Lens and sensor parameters
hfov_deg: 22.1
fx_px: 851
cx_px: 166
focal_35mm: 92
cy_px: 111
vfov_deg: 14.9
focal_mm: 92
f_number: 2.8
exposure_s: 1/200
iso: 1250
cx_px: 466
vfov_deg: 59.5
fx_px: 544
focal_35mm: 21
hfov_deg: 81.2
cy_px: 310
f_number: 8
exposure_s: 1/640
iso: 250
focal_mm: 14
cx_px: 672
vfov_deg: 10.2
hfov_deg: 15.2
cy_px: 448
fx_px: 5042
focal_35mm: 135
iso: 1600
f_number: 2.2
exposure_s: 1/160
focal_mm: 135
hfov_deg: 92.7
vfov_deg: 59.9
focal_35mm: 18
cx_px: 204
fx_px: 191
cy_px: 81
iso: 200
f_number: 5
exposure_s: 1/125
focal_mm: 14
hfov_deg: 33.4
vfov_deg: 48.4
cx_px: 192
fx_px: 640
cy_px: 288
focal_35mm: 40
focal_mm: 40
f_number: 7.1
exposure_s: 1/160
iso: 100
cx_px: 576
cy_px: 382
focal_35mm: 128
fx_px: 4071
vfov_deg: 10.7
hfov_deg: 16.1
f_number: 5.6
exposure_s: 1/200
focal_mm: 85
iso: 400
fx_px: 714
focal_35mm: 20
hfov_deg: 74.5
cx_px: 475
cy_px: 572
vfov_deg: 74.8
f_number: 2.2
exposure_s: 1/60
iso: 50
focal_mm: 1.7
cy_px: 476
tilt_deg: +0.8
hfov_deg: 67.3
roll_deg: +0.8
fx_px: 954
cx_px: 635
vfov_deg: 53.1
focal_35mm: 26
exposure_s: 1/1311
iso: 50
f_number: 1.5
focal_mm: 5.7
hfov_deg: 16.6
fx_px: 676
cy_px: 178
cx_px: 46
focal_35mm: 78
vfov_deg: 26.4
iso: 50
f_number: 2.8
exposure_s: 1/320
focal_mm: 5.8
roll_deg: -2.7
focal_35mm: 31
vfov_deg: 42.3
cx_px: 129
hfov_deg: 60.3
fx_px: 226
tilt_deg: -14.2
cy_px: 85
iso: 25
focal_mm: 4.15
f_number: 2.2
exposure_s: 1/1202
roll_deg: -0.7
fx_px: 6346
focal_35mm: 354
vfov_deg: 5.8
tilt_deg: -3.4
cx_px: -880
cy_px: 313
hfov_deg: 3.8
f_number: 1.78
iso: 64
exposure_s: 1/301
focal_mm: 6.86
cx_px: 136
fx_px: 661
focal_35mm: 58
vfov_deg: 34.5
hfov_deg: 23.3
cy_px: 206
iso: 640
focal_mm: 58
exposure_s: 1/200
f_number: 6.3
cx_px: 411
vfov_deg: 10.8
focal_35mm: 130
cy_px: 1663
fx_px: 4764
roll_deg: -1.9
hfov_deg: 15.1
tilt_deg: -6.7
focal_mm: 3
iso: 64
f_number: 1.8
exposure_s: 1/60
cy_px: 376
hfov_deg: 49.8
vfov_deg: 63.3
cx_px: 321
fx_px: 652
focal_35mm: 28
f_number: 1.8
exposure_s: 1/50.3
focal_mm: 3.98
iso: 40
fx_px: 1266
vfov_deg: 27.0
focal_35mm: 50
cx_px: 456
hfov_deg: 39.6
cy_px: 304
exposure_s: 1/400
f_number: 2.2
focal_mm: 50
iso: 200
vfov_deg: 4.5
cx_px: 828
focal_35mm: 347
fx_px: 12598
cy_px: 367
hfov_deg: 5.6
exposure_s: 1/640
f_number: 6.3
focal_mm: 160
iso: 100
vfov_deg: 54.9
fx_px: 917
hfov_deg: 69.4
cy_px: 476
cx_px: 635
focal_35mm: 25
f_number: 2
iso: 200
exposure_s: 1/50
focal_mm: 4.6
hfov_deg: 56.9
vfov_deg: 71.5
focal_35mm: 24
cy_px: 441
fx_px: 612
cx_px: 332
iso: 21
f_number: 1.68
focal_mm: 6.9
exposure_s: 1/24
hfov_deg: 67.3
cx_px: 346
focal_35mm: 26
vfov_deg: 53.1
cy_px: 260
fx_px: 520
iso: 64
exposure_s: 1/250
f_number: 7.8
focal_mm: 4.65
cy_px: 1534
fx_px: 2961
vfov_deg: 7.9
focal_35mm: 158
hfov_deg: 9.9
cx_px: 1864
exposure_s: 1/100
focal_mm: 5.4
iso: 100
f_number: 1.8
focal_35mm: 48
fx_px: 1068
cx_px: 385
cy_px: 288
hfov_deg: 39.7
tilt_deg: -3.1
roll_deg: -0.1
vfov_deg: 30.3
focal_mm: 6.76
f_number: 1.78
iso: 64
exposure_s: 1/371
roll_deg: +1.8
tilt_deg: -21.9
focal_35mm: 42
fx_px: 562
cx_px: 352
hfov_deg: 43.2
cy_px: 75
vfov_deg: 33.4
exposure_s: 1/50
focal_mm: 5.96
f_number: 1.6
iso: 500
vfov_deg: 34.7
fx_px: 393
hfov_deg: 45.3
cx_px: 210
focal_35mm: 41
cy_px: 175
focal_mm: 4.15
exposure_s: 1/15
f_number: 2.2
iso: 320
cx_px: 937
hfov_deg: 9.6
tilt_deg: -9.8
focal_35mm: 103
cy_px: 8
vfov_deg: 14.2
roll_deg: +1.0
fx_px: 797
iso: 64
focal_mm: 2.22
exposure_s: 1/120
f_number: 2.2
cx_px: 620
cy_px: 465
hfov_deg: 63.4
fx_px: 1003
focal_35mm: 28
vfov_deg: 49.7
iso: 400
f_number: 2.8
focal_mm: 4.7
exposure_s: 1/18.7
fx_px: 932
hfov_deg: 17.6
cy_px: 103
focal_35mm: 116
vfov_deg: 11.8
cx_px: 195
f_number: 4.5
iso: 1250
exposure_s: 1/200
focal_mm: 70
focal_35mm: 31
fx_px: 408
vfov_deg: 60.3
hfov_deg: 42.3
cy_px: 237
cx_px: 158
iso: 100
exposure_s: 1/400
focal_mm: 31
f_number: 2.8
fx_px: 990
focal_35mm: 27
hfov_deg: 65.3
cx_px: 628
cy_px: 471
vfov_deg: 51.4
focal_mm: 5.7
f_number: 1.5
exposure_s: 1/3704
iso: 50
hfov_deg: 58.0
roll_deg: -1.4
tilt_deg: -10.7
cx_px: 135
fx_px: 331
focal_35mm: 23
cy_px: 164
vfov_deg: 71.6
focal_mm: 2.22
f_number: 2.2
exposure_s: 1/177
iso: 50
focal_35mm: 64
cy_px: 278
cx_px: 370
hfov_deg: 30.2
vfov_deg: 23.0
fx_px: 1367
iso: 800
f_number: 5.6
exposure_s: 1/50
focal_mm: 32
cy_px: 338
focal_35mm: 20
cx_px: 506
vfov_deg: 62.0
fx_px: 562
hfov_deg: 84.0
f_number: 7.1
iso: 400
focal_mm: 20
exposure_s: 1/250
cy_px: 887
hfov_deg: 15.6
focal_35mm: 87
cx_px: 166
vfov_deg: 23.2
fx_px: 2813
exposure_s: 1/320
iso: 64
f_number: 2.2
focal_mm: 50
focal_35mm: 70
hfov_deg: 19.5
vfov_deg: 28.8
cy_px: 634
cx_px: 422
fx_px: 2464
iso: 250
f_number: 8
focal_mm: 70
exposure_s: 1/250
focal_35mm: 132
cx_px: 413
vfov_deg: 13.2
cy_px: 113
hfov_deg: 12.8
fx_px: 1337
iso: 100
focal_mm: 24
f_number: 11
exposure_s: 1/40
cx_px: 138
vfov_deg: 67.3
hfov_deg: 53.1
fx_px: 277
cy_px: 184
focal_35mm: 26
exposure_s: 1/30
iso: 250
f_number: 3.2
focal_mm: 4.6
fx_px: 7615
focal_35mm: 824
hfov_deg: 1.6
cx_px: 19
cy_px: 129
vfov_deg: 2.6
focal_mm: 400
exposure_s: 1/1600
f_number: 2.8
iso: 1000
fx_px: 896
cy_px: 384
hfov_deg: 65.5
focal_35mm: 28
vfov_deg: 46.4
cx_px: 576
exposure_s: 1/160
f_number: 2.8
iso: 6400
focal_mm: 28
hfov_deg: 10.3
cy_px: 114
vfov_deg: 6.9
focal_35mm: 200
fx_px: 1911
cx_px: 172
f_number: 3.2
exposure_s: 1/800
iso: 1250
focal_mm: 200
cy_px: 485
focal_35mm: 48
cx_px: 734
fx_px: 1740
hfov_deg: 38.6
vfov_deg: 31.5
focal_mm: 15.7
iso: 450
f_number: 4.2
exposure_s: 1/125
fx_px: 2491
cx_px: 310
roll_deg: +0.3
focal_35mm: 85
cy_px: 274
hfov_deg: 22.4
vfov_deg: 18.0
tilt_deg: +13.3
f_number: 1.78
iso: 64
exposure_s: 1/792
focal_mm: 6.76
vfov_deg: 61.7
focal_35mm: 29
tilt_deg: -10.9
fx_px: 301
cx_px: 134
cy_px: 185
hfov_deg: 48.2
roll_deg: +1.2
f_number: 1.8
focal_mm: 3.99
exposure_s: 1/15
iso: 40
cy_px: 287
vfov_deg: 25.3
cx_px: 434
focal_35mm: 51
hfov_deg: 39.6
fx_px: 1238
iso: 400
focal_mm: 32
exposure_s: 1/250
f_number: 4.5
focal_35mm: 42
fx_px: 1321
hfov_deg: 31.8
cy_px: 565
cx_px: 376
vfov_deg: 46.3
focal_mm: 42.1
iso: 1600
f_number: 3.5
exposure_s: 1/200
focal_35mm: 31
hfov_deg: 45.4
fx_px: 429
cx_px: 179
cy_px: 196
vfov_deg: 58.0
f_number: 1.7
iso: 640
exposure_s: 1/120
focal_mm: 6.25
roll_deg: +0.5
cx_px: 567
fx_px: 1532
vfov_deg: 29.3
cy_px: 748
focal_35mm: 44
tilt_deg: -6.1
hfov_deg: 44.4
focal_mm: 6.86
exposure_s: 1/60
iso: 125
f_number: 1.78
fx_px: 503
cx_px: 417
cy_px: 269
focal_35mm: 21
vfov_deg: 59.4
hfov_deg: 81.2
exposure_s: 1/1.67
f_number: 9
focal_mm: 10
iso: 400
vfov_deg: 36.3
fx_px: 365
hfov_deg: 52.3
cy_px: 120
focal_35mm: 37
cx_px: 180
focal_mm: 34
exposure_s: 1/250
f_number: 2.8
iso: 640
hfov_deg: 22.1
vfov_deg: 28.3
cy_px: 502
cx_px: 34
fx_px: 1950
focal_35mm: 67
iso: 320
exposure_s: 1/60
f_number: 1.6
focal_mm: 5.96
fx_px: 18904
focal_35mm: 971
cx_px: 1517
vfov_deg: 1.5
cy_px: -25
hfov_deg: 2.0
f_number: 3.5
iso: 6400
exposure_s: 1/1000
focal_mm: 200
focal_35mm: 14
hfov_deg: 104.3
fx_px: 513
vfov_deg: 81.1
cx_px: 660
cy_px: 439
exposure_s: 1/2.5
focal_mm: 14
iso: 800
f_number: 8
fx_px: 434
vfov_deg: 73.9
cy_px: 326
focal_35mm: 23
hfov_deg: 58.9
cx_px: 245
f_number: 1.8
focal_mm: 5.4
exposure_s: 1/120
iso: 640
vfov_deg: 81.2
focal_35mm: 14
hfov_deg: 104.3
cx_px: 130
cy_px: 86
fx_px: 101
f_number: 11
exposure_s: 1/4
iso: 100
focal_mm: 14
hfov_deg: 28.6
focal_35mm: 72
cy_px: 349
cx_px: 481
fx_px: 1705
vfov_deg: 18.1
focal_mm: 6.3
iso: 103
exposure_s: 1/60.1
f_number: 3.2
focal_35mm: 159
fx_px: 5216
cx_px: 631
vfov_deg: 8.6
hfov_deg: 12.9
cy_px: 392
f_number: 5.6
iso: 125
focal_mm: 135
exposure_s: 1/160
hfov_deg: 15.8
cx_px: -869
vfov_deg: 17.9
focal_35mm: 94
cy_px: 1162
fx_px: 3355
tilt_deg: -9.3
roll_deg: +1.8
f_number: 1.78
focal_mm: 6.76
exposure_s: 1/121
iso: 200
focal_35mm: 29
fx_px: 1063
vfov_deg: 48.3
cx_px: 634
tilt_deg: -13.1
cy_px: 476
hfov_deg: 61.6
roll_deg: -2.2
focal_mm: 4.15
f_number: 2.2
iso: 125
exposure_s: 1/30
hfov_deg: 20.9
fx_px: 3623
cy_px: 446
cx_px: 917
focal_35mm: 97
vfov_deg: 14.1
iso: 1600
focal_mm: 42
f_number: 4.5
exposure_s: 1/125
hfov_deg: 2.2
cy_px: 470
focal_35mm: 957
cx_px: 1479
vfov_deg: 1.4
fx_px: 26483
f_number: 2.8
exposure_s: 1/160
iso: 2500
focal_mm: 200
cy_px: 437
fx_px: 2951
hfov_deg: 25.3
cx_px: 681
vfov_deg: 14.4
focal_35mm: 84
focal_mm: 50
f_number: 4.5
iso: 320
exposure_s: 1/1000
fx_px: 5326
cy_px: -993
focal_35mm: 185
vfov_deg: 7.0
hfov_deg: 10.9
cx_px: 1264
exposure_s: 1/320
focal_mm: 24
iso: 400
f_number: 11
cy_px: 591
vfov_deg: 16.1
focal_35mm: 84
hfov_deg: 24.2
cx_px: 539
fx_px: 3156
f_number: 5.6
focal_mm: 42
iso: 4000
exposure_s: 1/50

_WHAT YOU NEED TO DO:_ Find "vfov_deg: 71.6" in the entries above and copy that whole line exactly, then each line after it through the line that contains "fx_px: 1532".

_RESPONSE TO THE EXERCISE:_
vfov_deg: 71.6
focal_mm: 2.22
f_number: 2.2
exposure_s: 1/177
iso: 50
focal_35mm: 64
cy_px: 278
cx_px: 370
hfov_deg: 30.2
vfov_deg: 23.0
fx_px: 1367
iso: 800
f_number: 5.6
exposure_s: 1/50
focal_mm: 32
cy_px: 338
focal_35mm: 20
cx_px: 506
vfov_deg: 62.0
fx_px: 562
hfov_deg: 84.0
f_number: 7.1
iso: 400
focal_mm: 20
exposure_s: 1/250
cy_px: 887
hfov_deg: 15.6
focal_35mm: 87
cx_px: 166
vfov_deg: 23.2
fx_px: 2813
exposure_s: 1/320
iso: 64
f_number: 2.2
focal_mm: 50
focal_35mm: 70
hfov_deg: 19.5
vfov_deg: 28.8
cy_px: 634
cx_px: 422
fx_px: 2464
iso: 250
f_number: 8
focal_mm: 70
exposure_s: 1/250
focal_35mm: 132
cx_px: 413
vfov_deg: 13.2
cy_px: 113
hfov_deg: 12.8
fx_px: 1337
iso: 100
focal_mm: 24
f_number: 11
exposure_s: 1/40
cx_px: 138
vfov_deg: 67.3
hfov_deg: 53.1
fx_px: 277
cy_px: 184
focal_35mm: 26
exposure_s: 1/30
iso: 250
f_number: 3.2
focal_mm: 4.6
fx_px: 7615
focal_35mm: 824
hfov_deg: 1.6
cx_px: 19
cy_px: 129
vfov_deg: 2.6
focal_mm: 400
exposure_s: 1/1600
f_number: 2.8
iso: 1000
fx_px: 896
cy_px: 384
hfov_deg: 65.5
focal_35mm: 28
vfov_deg: 46.4
cx_px: 576
exposure_s: 1/160
f_number: 2.8
iso: 6400
focal_mm: 28
hfov_deg: 10.3
cy_px: 114
vfov_deg: 6.9
focal_35mm: 200
fx_px: 1911
cx_px: 172
f_number: 3.2
exposure_s: 1/800
iso: 1250
focal_mm: 200
cy_px: 485
focal_35mm: 48
cx_px: 734
fx_px: 1740
hfov_deg: 38.6
vfov_deg: 31.5
focal_mm: 15.7
iso: 450
f_number: 4.2
exposure_s: 1/125
fx_px: 2491
cx_px: 310
roll_deg: +0.3
focal_35mm: 85
cy_px: 274
hfov_deg: 22.4
vfov_deg: 18.0
tilt_deg: +13.3
f_number: 1.78
iso: 64
exposure_s: 1/792
focal_mm: 6.76
vfov_deg: 61.7
focal_35mm: 29
tilt_deg: -10.9
fx_px: 301
cx_px: 134
cy_px: 185
hfov_deg: 48.2
roll_deg: +1.2
f_number: 1.8
focal_mm: 3.99
exposure_s: 1/15
iso: 40
cy_px: 287
vfov_deg: 25.3
cx_px: 434
focal_35mm: 51
hfov_deg: 39.6
fx_px: 1238
iso: 400
focal_mm: 32
exposure_s: 1/250
f_number: 4.5
focal_35mm: 42
fx_px: 1321
hfov_deg: 31.8
cy_px: 565
cx_px: 376
vfov_deg: 46.3
focal_mm: 42.1
iso: 1600
f_number: 3.5
exposure_s: 1/200
focal_35mm: 31
hfov_deg: 45.4
fx_px: 429
cx_px: 179
cy_px: 196
vfov_deg: 58.0
f_number: 1.7
iso: 640
exposure_s: 1/120
focal_mm: 6.25
roll_deg: +0.5
cx_px: 567
fx_px: 1532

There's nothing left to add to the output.